Worker for D left the keys to the cab in the ignition and left it on the cab on the curb.
The cab was stolen and crashed into P's property.
P sued D in negligence per se since there is a statute that prohibits drivers from leaving their cars unattended with the keys in them.
D argues that the statute is a public safety measure and not an anti-theft measure, so it does not establish a standard of care.
Trial court found for P.
Appellate court found for P.
IL Supreme Court affirmed, found for P.
Does a P who bases his claim on a theory of negligence due to a D's violation of a statute have to prove that his injuries were directly and proximately caused by the violation?
A P who bases his claim on a theory of negligence due to a D's violation of a statute has to prove that his injuries were directly and proximately caused by the violation.
Legislative intent should be examined in determining if negligence should be extended to a D for violation of a statute. In this case, the statute is a public safety measure.
The court must also look at the type of harm that the legislature was intending to prevent.

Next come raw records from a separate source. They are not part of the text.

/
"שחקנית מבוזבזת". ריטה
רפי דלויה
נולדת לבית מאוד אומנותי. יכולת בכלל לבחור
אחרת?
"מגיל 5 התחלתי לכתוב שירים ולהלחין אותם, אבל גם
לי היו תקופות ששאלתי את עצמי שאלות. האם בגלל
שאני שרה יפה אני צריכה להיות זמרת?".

The motivation of the statute had to be protection of life, limb, and property through prevention of a hazard.
Violation of a statute itself is prima facie evidence of negligence; the injury must have a direct and proximate connection with the violation in order to make D liable.

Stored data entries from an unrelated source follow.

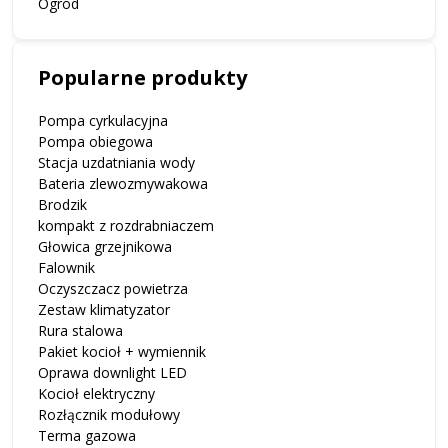
Ogród
Popularne produkty
Pompa cyrkulacyjna
Pompa obiegowa
Stacja uzdatniania wody
Bateria zlewozmywakowa
Brodzik
kompakt z rozdrabniaczem
Głowica grzejnikowa
Falownik
Oczyszczacz powietrza
Zestaw klimatyzator
Rura stalowa
Pakiet kocioł + wymiennik
Oprawa downlight LED
Kocioł elektryczny
Rozłącznik modułowy
Terma gazowa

This is tricky since there was an intervening third party (the thief); however, if the intervening criminal act might reasonably have been foreseeable, then the causal chain is not broken.
Questions of due care, negligence, and proximate cause are normally jury issues.
The court said that the statute is a public safety measure and not an anti-theft measure, but then assumes that the D could foresee the stealing of the car.
Courts are generally liberal in construction of statutes and read the statute as intending to prevent a variety of harms.